Trying to find a cure for an illness is very difficult, trying to cure or treat it is like feeling around in the dark.
For that reason, two things are very important in developing a cure/treatment: patient zero and resistant/carrier patients.Patient zero helps give you a better idea of where it came from and how it is communicated. Knowing these things also helps you understand who’s most at risk and how best to limit infection. Resistant carriers are the most critical because they help you determine how the body can fight off the infection, and they tell you what kind of reaction you need to artificially create in the body to help fight it off.

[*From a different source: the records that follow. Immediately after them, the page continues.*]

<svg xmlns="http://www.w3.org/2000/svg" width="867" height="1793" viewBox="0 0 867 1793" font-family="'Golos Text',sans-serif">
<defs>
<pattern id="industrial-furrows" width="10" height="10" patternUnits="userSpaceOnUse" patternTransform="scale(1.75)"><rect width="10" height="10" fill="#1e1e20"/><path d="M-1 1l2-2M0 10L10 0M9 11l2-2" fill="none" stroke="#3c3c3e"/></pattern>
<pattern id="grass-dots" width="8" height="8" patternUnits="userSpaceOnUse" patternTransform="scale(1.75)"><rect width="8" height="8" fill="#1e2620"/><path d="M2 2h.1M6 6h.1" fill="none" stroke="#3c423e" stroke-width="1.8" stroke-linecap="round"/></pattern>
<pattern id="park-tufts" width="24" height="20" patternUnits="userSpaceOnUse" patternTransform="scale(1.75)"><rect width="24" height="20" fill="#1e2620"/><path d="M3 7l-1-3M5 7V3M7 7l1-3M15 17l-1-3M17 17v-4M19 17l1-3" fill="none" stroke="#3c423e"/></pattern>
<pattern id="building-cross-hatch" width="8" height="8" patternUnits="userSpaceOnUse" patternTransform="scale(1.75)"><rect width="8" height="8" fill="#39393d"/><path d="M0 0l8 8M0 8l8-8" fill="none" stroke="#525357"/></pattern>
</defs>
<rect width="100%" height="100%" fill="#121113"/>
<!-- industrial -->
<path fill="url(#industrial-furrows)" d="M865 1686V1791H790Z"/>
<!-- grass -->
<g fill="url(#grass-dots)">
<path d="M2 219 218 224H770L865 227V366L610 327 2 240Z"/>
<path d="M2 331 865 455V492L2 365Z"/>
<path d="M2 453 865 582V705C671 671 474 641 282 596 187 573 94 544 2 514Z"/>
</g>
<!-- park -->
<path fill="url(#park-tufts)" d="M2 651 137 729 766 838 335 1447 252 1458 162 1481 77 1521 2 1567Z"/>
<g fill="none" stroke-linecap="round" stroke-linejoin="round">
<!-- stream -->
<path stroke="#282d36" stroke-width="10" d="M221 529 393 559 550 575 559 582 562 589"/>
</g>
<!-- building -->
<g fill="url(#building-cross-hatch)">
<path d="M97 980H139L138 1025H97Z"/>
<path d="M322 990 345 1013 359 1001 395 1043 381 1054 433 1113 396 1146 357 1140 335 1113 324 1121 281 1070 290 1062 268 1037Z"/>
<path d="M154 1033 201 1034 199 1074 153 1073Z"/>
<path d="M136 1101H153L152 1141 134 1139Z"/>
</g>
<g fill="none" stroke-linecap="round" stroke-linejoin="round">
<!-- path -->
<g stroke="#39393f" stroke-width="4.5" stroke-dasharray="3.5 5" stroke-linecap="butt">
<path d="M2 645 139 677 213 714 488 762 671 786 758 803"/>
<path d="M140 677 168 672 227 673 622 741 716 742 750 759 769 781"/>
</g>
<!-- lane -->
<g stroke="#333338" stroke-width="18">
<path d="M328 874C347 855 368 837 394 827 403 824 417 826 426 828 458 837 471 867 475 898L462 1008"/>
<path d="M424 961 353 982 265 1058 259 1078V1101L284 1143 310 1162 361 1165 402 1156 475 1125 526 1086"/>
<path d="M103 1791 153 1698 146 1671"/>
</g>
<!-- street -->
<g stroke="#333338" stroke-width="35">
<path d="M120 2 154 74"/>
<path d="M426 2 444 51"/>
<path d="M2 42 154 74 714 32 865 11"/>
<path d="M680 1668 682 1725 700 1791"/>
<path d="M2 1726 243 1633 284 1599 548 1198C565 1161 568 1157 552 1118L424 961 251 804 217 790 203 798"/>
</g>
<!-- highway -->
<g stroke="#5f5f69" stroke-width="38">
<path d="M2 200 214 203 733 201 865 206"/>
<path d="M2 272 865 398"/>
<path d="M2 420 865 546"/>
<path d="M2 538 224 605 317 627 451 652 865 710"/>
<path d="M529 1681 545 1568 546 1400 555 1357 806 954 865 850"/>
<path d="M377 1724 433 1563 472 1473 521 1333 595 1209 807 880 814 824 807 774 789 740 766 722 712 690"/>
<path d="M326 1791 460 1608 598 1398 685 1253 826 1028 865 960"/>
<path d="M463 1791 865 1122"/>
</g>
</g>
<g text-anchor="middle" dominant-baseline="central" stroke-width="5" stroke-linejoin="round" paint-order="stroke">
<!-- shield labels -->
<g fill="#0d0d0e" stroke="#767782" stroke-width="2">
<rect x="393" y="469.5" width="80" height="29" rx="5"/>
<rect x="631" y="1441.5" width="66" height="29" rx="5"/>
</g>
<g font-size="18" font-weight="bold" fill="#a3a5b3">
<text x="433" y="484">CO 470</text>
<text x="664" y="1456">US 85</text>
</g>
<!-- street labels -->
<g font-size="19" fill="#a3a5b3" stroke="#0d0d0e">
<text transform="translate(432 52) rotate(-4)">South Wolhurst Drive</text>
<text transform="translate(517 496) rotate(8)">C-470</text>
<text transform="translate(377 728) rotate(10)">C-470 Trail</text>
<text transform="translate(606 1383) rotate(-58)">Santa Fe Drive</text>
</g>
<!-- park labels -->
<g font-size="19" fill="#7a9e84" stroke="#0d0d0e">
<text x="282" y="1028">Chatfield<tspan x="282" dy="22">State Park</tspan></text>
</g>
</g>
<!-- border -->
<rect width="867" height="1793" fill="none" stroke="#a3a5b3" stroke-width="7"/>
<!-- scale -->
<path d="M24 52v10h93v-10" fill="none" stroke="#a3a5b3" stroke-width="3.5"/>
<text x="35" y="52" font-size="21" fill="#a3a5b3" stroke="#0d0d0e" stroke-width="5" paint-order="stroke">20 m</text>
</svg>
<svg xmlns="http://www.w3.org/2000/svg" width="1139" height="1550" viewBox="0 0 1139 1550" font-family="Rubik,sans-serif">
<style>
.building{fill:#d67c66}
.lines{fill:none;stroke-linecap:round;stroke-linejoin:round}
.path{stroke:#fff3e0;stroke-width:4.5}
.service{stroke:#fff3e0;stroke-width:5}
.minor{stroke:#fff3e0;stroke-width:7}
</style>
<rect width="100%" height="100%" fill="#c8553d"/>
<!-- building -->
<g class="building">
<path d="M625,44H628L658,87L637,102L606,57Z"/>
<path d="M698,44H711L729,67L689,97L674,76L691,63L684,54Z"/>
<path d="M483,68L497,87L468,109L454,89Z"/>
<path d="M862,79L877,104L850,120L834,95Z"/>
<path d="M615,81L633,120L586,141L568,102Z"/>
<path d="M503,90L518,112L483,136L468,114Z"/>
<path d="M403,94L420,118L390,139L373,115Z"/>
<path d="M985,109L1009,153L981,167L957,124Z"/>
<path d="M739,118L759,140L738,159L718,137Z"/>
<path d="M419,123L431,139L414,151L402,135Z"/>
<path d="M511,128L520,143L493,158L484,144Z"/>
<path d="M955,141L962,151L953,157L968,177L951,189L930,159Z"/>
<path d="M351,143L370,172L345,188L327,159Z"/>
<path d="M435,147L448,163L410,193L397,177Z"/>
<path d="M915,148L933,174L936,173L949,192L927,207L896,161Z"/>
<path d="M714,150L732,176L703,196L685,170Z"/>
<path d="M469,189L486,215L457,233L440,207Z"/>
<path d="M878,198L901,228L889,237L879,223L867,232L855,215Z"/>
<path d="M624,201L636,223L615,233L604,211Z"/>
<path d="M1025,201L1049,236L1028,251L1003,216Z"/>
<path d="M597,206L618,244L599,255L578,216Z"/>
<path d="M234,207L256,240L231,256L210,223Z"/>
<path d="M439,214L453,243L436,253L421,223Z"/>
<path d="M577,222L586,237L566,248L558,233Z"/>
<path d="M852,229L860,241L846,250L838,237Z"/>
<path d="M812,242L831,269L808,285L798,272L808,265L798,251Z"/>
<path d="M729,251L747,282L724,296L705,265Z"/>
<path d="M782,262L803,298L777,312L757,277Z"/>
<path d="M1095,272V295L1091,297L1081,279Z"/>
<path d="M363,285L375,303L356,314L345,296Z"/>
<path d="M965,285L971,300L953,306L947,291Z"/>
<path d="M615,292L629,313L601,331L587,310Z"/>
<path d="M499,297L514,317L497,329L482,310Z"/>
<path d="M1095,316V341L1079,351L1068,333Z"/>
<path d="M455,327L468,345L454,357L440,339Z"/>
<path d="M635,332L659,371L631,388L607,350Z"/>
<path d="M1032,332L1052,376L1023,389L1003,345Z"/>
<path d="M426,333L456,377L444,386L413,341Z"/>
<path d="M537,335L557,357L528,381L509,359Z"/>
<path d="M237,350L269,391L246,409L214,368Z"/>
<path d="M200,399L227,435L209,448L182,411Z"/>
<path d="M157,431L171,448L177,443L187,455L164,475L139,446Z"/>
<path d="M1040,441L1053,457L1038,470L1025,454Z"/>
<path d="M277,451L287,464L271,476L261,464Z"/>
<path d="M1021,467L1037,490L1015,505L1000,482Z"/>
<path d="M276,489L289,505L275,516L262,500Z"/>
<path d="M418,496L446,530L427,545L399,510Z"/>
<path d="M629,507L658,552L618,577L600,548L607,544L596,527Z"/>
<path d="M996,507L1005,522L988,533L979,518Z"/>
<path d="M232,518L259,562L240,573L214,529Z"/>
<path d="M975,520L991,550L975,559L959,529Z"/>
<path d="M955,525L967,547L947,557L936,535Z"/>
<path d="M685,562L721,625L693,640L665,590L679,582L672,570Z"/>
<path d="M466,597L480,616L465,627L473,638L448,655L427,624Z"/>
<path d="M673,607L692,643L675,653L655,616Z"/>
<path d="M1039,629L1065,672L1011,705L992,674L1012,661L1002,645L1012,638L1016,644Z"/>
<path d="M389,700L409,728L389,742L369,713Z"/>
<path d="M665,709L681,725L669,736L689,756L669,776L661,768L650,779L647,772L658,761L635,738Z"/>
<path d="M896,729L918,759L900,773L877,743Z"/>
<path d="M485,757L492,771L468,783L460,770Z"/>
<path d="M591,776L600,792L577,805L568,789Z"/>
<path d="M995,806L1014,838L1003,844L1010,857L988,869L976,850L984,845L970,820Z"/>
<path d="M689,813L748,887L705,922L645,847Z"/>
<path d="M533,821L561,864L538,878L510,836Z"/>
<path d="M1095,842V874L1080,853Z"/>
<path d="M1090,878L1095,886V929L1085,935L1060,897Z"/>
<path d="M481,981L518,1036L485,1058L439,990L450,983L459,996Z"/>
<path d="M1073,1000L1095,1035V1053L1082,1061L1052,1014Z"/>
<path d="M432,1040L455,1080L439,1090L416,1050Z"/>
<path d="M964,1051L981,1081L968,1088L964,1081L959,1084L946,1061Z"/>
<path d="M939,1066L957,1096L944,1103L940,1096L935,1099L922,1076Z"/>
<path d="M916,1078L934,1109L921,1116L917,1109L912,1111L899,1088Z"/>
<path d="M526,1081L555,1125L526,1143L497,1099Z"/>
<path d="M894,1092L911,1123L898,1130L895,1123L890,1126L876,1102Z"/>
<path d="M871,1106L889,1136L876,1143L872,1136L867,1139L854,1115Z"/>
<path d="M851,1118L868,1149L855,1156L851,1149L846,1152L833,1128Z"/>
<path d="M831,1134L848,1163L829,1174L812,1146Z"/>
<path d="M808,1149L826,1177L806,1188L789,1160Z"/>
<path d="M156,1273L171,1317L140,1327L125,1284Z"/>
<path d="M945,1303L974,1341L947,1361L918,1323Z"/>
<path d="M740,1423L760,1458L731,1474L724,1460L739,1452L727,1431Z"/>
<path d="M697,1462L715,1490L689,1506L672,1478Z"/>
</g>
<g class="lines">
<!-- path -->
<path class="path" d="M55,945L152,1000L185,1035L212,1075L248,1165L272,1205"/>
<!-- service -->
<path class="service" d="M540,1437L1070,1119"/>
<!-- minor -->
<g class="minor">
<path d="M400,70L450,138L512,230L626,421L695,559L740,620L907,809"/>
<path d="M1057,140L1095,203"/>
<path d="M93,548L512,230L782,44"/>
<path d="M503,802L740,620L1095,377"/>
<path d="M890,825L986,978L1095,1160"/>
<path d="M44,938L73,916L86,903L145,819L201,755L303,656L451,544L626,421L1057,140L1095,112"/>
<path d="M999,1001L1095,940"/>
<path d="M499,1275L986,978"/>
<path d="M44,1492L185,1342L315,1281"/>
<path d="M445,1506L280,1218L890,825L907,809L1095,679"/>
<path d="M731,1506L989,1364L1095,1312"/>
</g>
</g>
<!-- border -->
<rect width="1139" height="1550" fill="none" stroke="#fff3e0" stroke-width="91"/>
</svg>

Biocontainment team member here.
Helps to find out who has it, who the disease may have spread to and came from.Say you had a person from Sierra Leone that was Ebola positive, we’d have to know if they took a boat or plane, did they take a direct flight or did they drive after landing?
If they drove did they use a taxi or drive alone?Is the patient wet or dry? (Are try actively vomiting/sneezing/bleeding/diarrheaing or are they just experiencing initial signs and symptoms) gives us an idea how sick others may be.
PROTIP: don’t go to a hospital and pretend to have Ebola. I think it’s our safety measure to have you masked up within 5min, isolated within 7, and have EVS follow your walking path with a bleach mop.if you are just at a random hospital you will be sent to an assessment site to be evaluated if your hospital isn’t.
One more important thing to note is that the disease samples of P-Zero are likely to be the original mutagen. Considering how diseases adapt themselves according to the host or environs they find themselves in, it is important to know what the original structure of of microbe looked like. That way it is possible to simulate the possible mutations and find a base counter to all of them.